# Extrait du texte
>>
Le restaurant de l'amour retrouvé, Ito Ogawa
Spoiler:
Bon, j'ai pleuré quatre ou cinq fois. Roman pour les gourmets – on y parle beaucoup de cuisine, et même, de cuisine consolatrice / réparatrice –, roman pour les tendres (une touche spanbauerienne, n'est-ce pas)...
Une autre Ogawa que cette Ito (ne confondons pas avec Yoko), mais une autrice japonaise vivante aussi ; et, si elle brasse un autre registre que sa quasi-homologue, celui des émotions et de la nostalgie, on trouve aussi ce truc d'effets de réel puissants. Les Japonaises semblent douées à ce petit jeu. Je pense notamment à une scène incroyable où la narratrice saigne puis découpe avec tendresse une truie, qu'elle a élevée et nourrie pendant quelques mois. Elle découpe le crâne, la langue, toute cette tête de truie, en lui parlant de leurs mémoires communes. Je veux dire, cette scène, c'est du grand quelque chose.
<<
# Extrait des données
>>
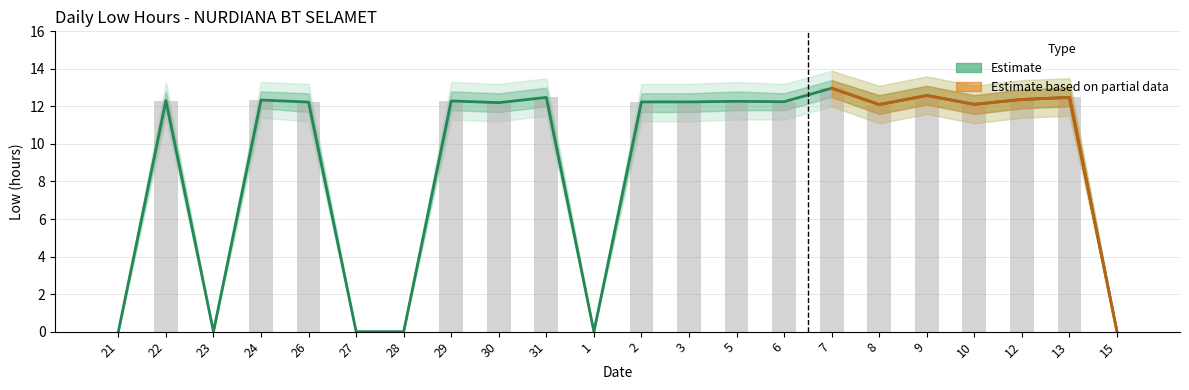

What is the sum of all values?

197.5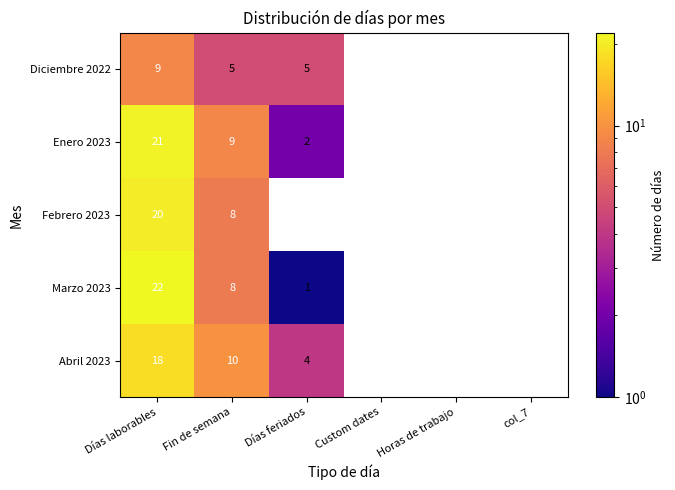

At Días laborables, list the series in order from smallest to largest.

Diciembre 2022, Abril 2023, Febrero 2023, Enero 2023, Marzo 2023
<<
Pouvez-vous répéter mot pour mot le passage de l'extrait du texte qui commence par « Le restaurant de » et se termine par « spanbauerienne, n'est-ce pas)... » ?

# Réponse
Le restaurant de l'amour retrouvé, Ito Ogawa
Spoiler:
Bon, j'ai pleuré quatre ou cinq fois. Roman pour les gourmets – on y parle beaucoup de cuisine, et même, de cuisine consolatrice / réparatrice –, roman pour les tendres (une touche spanbauerienne, n'est-ce pas)...